Here’s what most people know about Ballymun. It is a working- class suburb of north Dublin City. In the 1960s it was a particularly deprived working- class suburb of north Dublin City into which it was decided to insert a bunch of high rise concrete apartment blocks wherein, it was hoped, the good people of Ballymun would live happily ever after.
The subsequent forty years demonstrated unequivocally that happily ever after would not be happening in Ballymun and in 2004 the process of tearing down the seven, fifteen storey, towers finally began. Ballymun will forever be the watchword for squalid urban degeneracy and deprivation, a stigma that seems determined to attach itself to the area from here to eternity.
The conventional wisdom, spawned primarily by the Ballymun misadventure, is that high rise living is always going to be a bad idea, that it can never work in any context. And that just ain’t necessarily so.
What most people don’t know about Ballymun is that those seven towers were only ever intended to be one strand of a much broader, holistic community-building initiative. The holistic school of urban planning which gave us Ballymun also gave us Ballymuns all over the country of its origin, Norway, and indeed the rest of Scandinavia as well as mainland Europe. The Scandi Ballymuns are alive and kicking, thriving in fact. The Irish Ballymun has been recycled into road foundation material. Why?
Well because on this, as on so many things and God aren’t we all so sick of hearing this but, the Scandinavians did it right. They embraced the holistic model and implemented it to the full extent of its vision. We poured the concrete and bailed out, to pour more concrete somewhere else, on the pier in Dun Laoghaire to facilitate the more efficient exodus of the majority of our best and brightest, in all likelihood. The type of vision around in Ireland in the late 1960s was of the tunnel rather than the holistic variety.
Right, so what is this holistic vision that our smart-arse Norse friends got so right, and we got so wrong? Nothing that you wouldn’t expect, all intuitive stuff; green space, recreational opportunities, educational facilities, healthy public transport links, ample retail amenities, community infrastructure.
Very little if any of this happened in Ballymun. In the words of Dublin City’s Chief Architect Ali Grehan in 2015; “Unfortunately the approach adopted was singular – it was to create good quality homes and I think the homes created were good quality – but it was an urban design failure. Like so many estates built around the world at the time it was 100% public housing – 5,000 homes constructed around a roundabout … a dead end.” By the time a shred of accompanying facilities arrived, the damage had already been done.
And Ballymun has left us with a toxic aftertaste, a legacy which colours our thinking about housing in general and, more pointedly, potential solutions to the housing crisis today. High rise is an effective facet of the imperative to provide more accommodation quickly in tighter spaces. It is not the unpalatable, worse than nuclear, option it is perennially painted as.

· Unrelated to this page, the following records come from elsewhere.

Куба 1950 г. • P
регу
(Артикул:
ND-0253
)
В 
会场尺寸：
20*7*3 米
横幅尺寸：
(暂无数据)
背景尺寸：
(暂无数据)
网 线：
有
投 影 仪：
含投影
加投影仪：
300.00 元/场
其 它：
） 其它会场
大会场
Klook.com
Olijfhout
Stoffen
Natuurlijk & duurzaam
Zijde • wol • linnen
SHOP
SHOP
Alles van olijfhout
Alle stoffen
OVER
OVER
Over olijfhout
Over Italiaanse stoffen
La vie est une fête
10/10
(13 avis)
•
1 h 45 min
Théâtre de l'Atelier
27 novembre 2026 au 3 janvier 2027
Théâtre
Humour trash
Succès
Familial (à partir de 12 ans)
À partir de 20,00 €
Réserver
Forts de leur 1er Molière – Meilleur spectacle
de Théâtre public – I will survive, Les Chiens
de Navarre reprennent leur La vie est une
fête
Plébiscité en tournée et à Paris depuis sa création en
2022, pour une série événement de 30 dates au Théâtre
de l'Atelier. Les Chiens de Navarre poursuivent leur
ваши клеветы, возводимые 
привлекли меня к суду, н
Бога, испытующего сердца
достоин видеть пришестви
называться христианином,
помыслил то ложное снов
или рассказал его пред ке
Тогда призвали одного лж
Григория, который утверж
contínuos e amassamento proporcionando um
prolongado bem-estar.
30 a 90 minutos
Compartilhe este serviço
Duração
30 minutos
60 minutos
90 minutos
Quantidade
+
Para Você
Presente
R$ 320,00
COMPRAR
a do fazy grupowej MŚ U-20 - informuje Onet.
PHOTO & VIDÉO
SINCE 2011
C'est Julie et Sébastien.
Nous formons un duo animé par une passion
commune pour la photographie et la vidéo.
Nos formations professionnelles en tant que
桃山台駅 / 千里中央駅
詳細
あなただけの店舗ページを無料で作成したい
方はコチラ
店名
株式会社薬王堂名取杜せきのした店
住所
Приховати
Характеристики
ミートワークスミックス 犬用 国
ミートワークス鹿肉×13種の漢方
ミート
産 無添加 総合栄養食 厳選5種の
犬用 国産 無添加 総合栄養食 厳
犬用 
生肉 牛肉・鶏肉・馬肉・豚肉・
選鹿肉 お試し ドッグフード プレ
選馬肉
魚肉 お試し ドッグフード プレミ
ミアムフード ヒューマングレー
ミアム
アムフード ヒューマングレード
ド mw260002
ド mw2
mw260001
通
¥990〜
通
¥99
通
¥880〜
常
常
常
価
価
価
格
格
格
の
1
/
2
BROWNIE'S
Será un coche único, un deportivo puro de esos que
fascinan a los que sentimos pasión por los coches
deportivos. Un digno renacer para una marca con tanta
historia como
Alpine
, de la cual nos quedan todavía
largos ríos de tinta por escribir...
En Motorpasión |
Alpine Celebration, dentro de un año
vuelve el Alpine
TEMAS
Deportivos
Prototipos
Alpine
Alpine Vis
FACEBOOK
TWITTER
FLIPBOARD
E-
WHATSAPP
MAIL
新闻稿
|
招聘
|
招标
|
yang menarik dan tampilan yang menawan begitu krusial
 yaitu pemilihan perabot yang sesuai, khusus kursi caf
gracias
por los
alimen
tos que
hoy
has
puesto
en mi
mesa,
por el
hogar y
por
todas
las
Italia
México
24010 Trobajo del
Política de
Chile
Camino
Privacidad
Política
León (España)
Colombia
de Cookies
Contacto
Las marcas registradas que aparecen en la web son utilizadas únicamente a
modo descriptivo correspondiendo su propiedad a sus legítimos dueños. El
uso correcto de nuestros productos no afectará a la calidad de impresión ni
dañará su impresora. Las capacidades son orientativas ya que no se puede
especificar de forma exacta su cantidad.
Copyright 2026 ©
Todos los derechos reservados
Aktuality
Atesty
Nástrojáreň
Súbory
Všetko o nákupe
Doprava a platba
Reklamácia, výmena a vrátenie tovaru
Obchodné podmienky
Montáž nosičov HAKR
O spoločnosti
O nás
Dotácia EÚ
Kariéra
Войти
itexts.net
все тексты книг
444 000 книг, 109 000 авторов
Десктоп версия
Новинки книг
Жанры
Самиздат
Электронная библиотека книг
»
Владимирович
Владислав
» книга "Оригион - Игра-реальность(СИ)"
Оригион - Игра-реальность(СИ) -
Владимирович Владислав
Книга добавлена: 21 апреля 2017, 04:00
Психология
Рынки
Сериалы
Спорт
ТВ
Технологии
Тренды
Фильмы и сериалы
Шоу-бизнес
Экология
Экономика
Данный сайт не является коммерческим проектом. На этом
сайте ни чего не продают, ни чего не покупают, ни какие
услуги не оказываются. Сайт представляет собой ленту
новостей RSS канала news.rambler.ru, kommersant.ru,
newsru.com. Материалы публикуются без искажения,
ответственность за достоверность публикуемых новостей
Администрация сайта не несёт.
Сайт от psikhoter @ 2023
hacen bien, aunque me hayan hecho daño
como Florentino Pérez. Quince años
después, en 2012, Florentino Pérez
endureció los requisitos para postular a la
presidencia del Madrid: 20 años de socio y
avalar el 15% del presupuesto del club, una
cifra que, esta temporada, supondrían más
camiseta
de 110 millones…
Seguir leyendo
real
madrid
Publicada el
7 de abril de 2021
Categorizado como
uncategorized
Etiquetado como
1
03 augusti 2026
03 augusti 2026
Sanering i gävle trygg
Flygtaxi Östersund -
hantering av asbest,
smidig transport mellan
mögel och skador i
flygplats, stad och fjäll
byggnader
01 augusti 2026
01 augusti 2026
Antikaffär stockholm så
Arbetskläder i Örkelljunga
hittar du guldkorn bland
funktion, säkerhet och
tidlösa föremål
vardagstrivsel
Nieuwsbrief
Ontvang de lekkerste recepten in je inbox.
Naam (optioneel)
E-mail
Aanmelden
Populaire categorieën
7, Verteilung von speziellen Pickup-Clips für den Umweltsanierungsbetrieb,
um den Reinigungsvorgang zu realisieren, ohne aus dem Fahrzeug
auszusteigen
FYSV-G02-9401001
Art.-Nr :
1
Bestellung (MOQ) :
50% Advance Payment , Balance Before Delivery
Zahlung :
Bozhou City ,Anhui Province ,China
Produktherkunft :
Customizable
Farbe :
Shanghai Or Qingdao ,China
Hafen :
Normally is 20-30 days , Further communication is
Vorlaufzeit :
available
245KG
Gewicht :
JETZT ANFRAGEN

We have Ballymun to thank for intractable obstinacy in the minds of policy makers who are, after all, typically of an age profile which ensures that Ballymun is indelibly seared into their collective psyche, for all the wrong reasons.
Since ground was broken on the construction of the Ballymun towers mankind has walked on the moon, we have been subsumed into the Common Market, Bob Dylan has released thirty eight studio albums, the Soviet Union has disappeared, the English rugby team have played in Croke Park, the entire accumulated knowledge of humanity is accessible instantaneously through a bar of soap sized portal that everyone carries at all times, petrol stations sell bunches of flowers, Kildare County Council have put a traffic light on the narrow bridge going in to Caragh. Unimaginable things have come to pass.
Give Ballymun a break. Onwards and, more pertinently, upwards.